Originally posted on ESPN:
Count me among those who seriously questioned whether "justice" was properly meted out to Donte' Stallworth, the NFL wide receiver who spent only 24 days in jail after pleading guilty to DUI manslaughter.
Let me restate the obvious for the thousandth time: Michael Vick got almost two years in federal prison for killing dogs. While his harsh sentence stemmed in part from lying to federal authorities and operating an illegal gambling franchise, there's no question Stallworth's jail term made us all wonder about the value of human life.
But putting aside the criticism of the way the judicial system dealt with Stallworth, a lot of athletes who find themselves in serious trouble could learn from the way Stallworth handled a situation that altered his life dramatically.
No matter what you think of Stallworth as a person or your opinion about his sentence, doing the right thing in a crucial moment saved him from suffering the same fate as Plaxico Burress and Michael Vick and spared him from similar public condemnation.
When Stallworth struck and killed Mario Reyes on a Miami causeway, he didn't flee the scene. He called 911 immediately and cooperated with the authorities from the beginning.
That and an undisclosed financial settlement to Reyes' family obviously went a long way with those who decided Stallworth's punishment.
Giving Stallworth credit for doing the right thing may seem odd, but it seems like most athletes choose to compound their wrongdoing with more wrongdoing, which only exacerbates already-problematic situations.
Before accepting a plea bargain that includes a two-year prison term, Burress and his legal team sent the message to New York City prosecutors that Burress was above doing jail time for accidentally shooting himself with an unlicensed firearm in a Manhattan nightclub.

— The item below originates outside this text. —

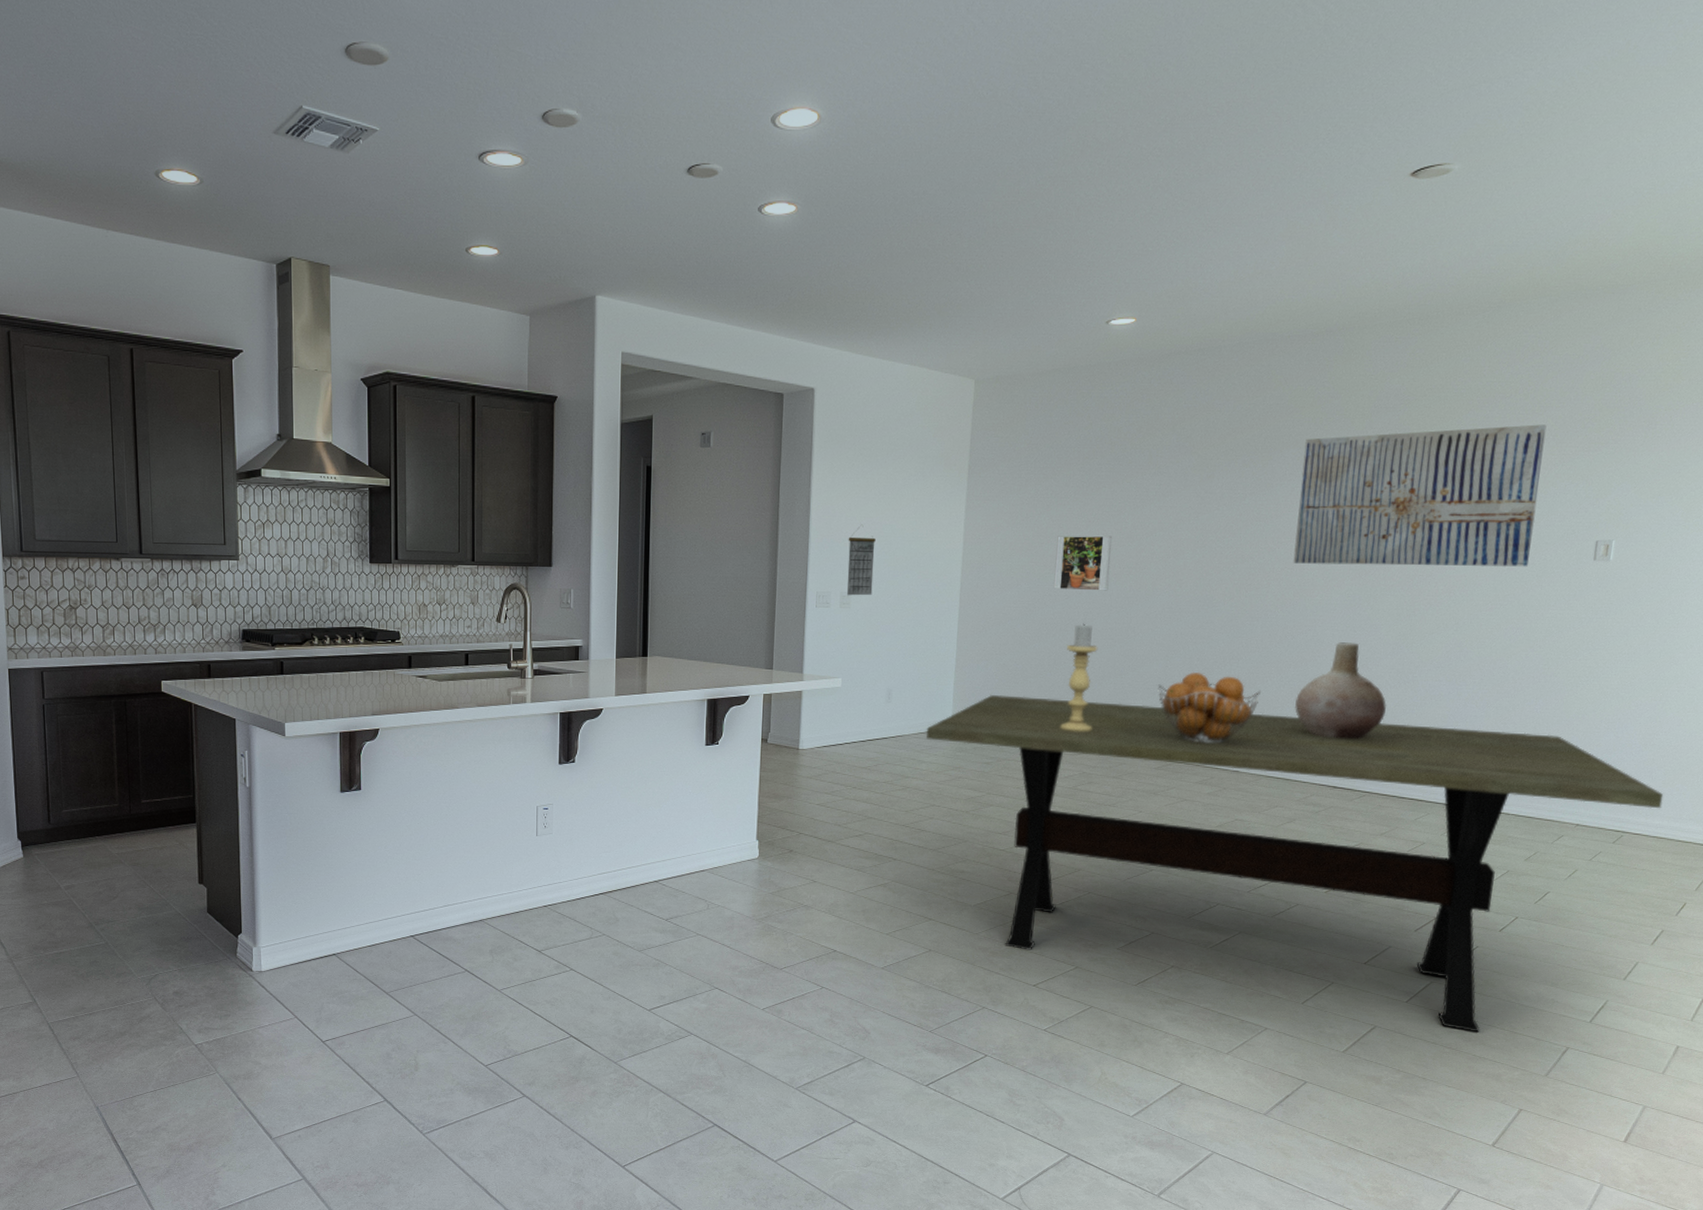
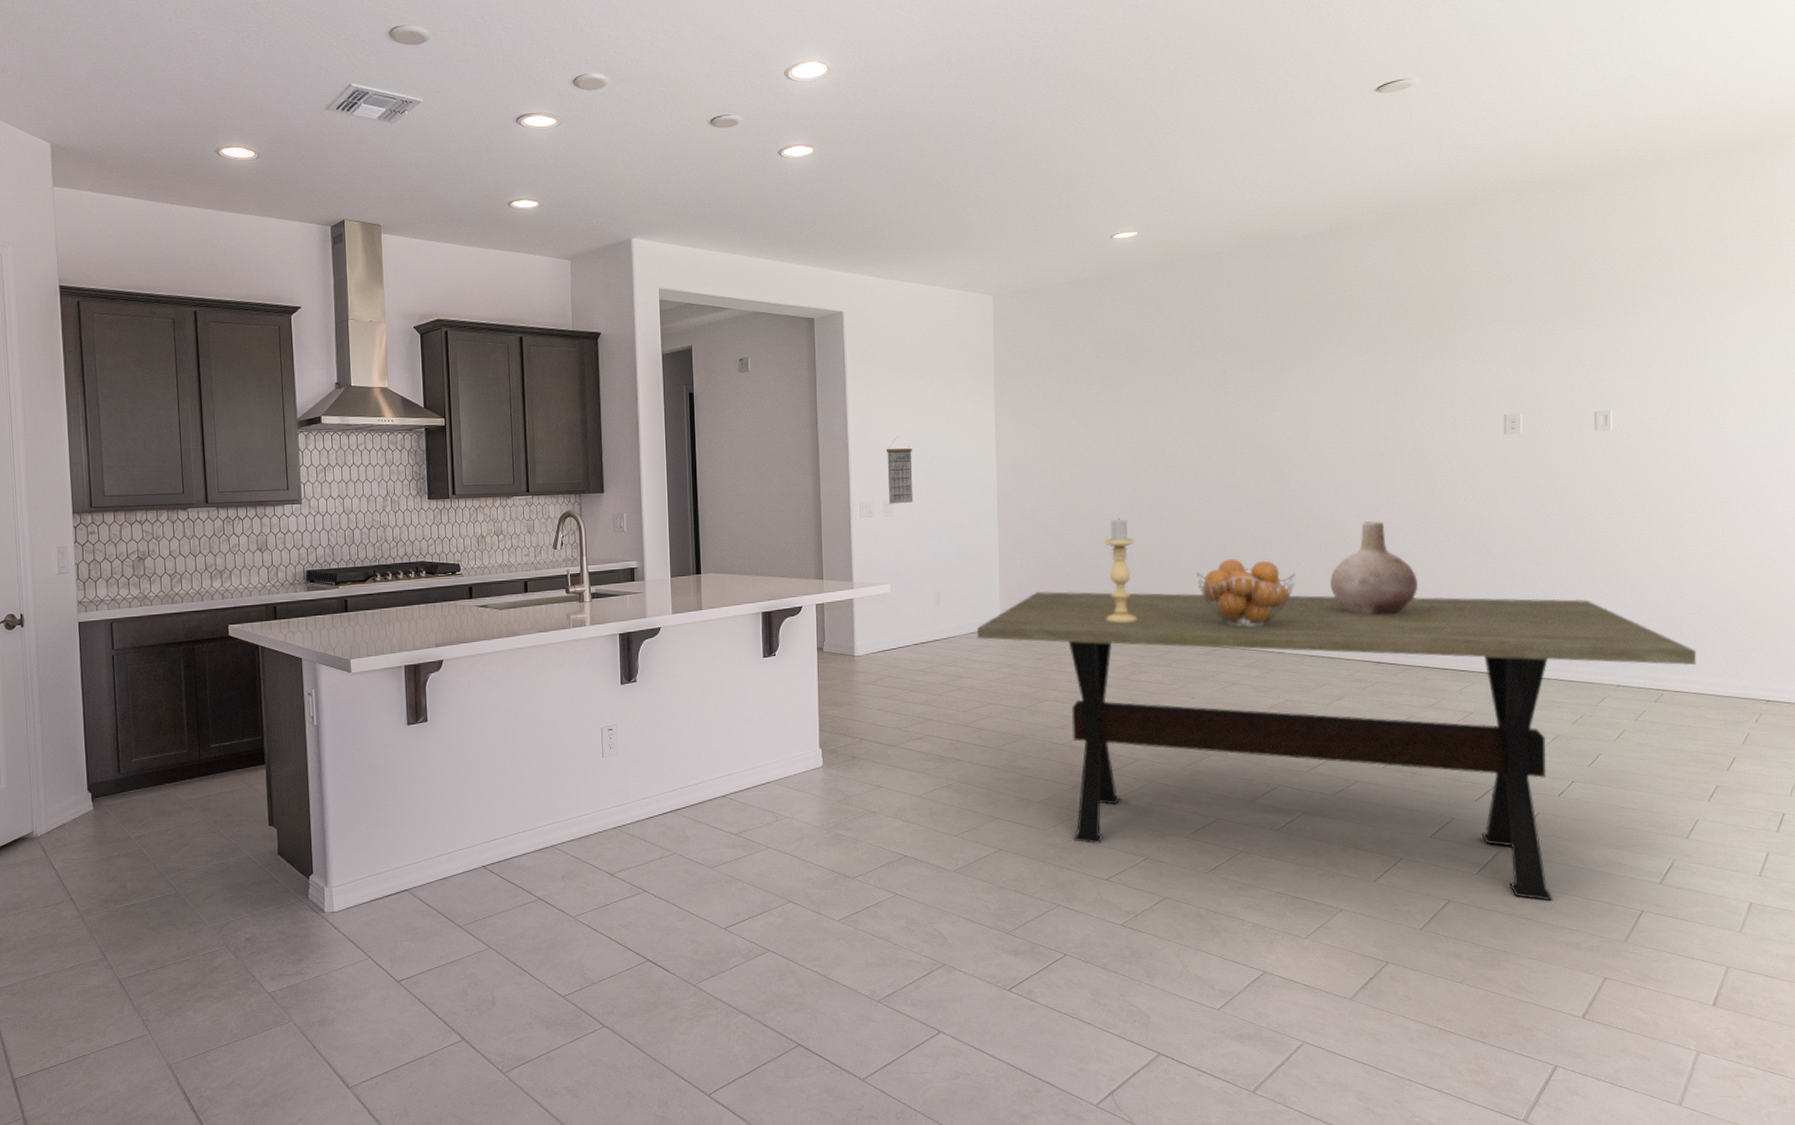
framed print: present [1053,535,1112,591] -> none [1085,433,1139,487]
wall art: present [1293,424,1547,567] -> none [1309,307,1535,449]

There have been various reports about the plea agreements offered to Burress before the one he took Thursday, but it's quite possible that some of the prosecutors' previous offers would have had him out of jail in less than two years (or 20 months with good behavior). Burress should have known that once New York City mayor Michael Bloomberg lashed out against him, he was in a no-win situation.
"I think it would be an outrage if we didn't prosecute to the fullest extent of the law," Bloomberg said last November, "particularly people who live in the public domain, make their living because of their visibility — they're the role models for our kids."
A combination of arrogance, disbelief and denial probably prevented Burress from seeing the obvious, and it has cost him his freedom and possibly his football career.
Stallworth did the opposite, even though — like Burress — he was facing a possible 15-year prison sentence.
Though there were questions about whether the traces of marijuana in Stallworth's system and his 0.126 blood-alcohol content were the primary cause of his tragic accident, that didn't prevent him from taking full responsibility for his actions. And Stallworth certainly never sent the message to authorities that he was above the law because he played in the NFL.
And unlike Vick, Stallworth never lied to the authorities. Vick, on the other hand, not only lied to the Feds; he also lied to NFL commissioner Roger Goodell and Falcons owner Arthur Blank.
The fact that Vick financed a dogfighting operation for several years shows a consistent willingness to break the law, which didn't sit well with anyone who had input into his punishment. But if Vick had not engaged in a full-blown cover-up, the authorities might have been more flexible.
There's something to be gained by following a wrong with a right. To date, Jason Giambi has never faced the same backlash or judicial issues as others that have been fingered for using performance-enhancing drugs. Giambi played ball with the federal government and testified in the BALCO case. He didn't pull a Marion Jones, whose repeated lies about her steroid use led to six months in jail. And give me Giambi's vague apology over Alex Rodriguez's bumbling mea culpa for steroid use any day.
By no means am I trying to paint Stallworth or Giambi as heroes or give either one a pass. As it is, Stallworth should consider himself lucky he didn't commit DUI manslaughter in New York, where lawmakers are seeking to beef up the state's drunk-driving laws by charging drunk drivers who kill someone with second-degree murder.
But it isn't fair to lump Stallworth in the same category as Vick and Burress. The disparity in their prison sentences isn't the only thing they don't have in common.